### QUOTED PASSAGE
Assembly
Assemblies are the building blocks of .NET Framework applications;
they form the fundamental unit of deployment, version control,
reuse, activation scoping, and security permissions.
An assembly is a collection of types and resources
that are built to work together and form a logical
unit of functionality. An assembly provides
the common language runtime with the information
it needs to be aware of type implementations.
To the runtime, a type does not exist outside
the context of an assembly.
Assembly Benefits
Assemblies are designed to simplify application deployment
and to solve versioning problems that can occur with component-based applications.
End users and developers are familiar with versioning
and deployment issues that arise from todays component-based systems.
Some end users have experienced the frustration of installing a new
application on their computer, only to find that an existing application
has suddenly stopped working. Many developers have spent countless hours trying to keep
all necessary registry entries consistent in order to activate a COM class.

### LISTED RECORDS

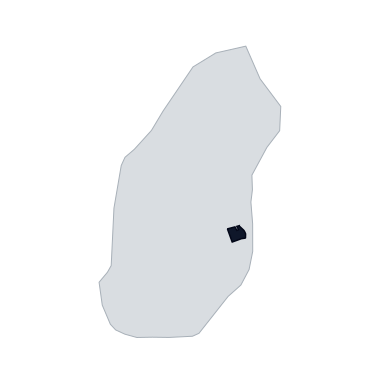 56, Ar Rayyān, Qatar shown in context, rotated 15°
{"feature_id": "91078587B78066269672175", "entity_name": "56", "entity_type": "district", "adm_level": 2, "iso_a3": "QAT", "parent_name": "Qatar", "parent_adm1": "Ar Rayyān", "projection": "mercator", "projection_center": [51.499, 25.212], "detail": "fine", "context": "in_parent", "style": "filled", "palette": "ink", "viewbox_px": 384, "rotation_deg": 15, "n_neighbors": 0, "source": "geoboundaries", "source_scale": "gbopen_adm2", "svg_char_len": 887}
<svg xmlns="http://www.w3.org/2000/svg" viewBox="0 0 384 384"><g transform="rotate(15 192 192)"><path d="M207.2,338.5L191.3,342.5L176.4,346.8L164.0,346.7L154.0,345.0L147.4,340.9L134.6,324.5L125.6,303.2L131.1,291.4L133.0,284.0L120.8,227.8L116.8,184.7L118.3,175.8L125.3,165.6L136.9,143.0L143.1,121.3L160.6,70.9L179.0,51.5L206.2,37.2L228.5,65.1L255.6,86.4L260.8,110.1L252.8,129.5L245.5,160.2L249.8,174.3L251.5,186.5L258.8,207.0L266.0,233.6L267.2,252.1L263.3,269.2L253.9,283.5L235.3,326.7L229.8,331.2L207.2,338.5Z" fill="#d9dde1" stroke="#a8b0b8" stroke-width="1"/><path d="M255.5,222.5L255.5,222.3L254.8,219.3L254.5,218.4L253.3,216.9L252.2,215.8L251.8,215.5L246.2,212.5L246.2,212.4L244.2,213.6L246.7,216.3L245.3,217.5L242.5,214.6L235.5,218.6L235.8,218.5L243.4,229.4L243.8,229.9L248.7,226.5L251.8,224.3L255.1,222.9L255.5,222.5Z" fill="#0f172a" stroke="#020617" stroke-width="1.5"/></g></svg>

* * *

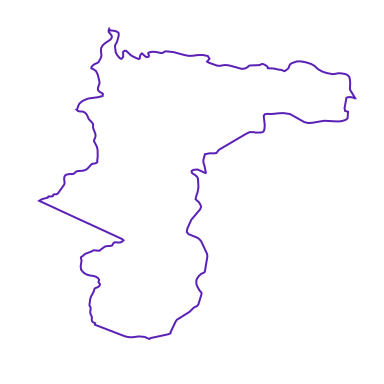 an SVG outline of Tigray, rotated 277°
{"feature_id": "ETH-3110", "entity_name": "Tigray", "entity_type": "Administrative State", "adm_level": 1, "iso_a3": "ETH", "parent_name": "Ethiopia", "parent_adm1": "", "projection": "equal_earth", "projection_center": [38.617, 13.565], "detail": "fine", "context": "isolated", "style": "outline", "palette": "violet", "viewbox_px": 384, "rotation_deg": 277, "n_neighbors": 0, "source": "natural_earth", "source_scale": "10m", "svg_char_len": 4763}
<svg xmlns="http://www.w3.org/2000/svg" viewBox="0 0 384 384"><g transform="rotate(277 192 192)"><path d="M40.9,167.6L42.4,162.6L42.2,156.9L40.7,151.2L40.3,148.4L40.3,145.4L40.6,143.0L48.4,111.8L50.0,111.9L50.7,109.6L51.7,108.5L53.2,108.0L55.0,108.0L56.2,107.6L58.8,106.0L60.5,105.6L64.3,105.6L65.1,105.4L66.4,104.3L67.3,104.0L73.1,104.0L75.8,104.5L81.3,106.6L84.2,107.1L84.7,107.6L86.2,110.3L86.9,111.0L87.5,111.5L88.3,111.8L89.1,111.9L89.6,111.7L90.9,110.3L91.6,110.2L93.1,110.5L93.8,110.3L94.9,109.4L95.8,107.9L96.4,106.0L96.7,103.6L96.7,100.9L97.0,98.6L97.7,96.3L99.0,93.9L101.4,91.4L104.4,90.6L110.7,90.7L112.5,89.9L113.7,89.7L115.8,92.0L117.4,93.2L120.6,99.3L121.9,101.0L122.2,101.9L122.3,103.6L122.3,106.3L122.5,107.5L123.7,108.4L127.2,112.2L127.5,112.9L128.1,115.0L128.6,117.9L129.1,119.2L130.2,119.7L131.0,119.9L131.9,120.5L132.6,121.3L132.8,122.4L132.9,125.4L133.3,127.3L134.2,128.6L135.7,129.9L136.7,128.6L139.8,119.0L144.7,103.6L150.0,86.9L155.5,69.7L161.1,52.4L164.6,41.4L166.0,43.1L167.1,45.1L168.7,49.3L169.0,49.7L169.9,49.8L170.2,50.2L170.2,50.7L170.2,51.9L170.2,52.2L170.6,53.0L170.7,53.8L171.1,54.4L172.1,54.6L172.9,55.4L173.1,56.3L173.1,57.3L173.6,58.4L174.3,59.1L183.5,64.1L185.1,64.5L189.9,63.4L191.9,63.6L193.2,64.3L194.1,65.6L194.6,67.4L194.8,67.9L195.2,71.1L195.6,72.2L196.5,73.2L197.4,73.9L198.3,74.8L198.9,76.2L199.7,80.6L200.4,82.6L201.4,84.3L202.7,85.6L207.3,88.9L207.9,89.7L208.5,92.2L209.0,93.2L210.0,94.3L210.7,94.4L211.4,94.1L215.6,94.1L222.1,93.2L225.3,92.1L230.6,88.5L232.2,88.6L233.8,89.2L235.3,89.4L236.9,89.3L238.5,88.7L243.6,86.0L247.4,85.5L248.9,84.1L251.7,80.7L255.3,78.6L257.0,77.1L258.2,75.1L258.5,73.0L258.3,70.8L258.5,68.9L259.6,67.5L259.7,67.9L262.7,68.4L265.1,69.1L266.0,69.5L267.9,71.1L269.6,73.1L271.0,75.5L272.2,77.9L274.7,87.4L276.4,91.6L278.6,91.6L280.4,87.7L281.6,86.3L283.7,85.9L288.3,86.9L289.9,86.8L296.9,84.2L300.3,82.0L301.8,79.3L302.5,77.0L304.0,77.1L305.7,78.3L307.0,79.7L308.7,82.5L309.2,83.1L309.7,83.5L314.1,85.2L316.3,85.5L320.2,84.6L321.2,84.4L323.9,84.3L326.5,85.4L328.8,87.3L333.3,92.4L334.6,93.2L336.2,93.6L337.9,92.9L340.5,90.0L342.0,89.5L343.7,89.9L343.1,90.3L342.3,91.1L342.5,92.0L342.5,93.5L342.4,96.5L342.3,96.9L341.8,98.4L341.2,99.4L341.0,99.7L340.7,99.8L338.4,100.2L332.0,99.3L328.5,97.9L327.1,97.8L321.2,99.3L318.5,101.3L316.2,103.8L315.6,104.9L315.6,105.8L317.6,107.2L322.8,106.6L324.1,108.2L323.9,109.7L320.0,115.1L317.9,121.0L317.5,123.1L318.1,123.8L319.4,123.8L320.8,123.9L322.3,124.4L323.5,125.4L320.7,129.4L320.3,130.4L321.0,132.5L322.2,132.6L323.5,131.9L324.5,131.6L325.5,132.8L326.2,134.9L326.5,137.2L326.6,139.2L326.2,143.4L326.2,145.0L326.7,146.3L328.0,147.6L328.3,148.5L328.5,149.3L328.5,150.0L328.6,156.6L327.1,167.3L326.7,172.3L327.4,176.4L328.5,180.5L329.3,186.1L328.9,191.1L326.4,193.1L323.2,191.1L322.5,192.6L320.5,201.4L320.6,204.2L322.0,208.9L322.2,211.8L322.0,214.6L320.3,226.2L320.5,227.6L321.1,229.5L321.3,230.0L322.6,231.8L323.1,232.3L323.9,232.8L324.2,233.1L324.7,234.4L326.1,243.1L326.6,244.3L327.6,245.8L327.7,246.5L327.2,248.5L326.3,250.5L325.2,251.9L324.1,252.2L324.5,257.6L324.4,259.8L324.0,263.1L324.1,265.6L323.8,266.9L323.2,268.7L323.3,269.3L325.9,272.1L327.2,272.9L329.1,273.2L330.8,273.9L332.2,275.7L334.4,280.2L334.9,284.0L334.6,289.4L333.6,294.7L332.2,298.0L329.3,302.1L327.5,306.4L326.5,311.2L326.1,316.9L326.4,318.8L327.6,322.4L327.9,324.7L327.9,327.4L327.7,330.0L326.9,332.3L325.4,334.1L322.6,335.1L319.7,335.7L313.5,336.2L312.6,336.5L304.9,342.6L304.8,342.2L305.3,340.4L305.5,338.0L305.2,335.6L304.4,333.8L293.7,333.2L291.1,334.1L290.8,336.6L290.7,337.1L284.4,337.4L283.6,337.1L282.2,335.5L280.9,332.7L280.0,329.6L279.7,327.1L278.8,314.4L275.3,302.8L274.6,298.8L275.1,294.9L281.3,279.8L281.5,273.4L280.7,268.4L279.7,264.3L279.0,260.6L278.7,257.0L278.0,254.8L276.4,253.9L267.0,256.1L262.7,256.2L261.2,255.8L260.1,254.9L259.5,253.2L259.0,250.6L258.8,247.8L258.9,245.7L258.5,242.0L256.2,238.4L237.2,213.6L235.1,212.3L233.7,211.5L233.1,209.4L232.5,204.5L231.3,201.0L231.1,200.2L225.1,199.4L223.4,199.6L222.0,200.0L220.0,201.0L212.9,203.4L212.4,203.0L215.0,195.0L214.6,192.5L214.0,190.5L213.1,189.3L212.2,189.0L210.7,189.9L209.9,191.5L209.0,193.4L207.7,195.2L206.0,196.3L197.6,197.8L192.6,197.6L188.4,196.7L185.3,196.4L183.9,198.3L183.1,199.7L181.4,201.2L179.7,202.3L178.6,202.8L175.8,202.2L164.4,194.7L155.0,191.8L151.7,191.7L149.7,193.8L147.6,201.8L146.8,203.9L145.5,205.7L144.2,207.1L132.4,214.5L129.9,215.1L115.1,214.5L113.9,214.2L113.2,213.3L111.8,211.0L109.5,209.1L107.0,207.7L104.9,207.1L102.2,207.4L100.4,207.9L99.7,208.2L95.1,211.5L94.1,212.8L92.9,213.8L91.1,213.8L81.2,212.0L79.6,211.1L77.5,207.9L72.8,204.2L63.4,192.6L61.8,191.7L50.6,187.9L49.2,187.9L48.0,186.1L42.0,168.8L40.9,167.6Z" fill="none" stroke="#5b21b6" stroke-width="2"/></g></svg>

### STATED PROBLEM 1
List every item that the passage on .NET assemblies says assemblies form the fundamental unit of.
### STATED PROBLEM 2
Please answer these questions from the passage on .NET assemblies:
(a) What does an assembly provide the common language runtime with?
(b) What two things are assemblies designed to do?
(c) What have many developers spent countless hours trying to do?
### STATED PROBLEM 3
Extend the passage on .NET assemblies, picking up right after its final sentence.
The records have no connection to the passage on .NET assemblies.

### EXPECTED ANSWER 1
deployment
version control
reuse
activation scoping
security permissions

### EXPECTED ANSWER 2
(a) The information it needs to be aware of type implementations.
(b) Simplify application deployment and solve versioning problems that can occur with component-based applications.
(c) Keep all necessary registry entries consistent in order to activate a COM class.

### EXPECTED ANSWER 3
Many deployment problems have been solved by the use of assemblies in the .NET Framework.
Because they are self-describing components that have no dependencies
on registry entries, assemblies enable zero-impact application installation.
They also simplify uninstalling and replicating applications.
Versioning Problems
Currently two versioning problems occur with Win32 applications:
a.
Versioning rules cannot be expressed between pieces of an application
and enforced by the operating system. The current approach relies
on backward compatibility, which is often difficult to guarantee.
Interface definitions must be static, once published, and a single
piece of code must maintain backward compatibility with previous versions.
Furthermore, code is typically designed so that
only a single version of it can be present and executing on a computer at any given time.
b.
There is no way to maintain consistency between sets of components
that are built together and the set that is present at run time.
These two versioning problems combine to create DLL conflicts,
where installing one application can inadvertently break an existing
application because a certain software component or DLL was installed
that was not fully backward compatible with a previous version.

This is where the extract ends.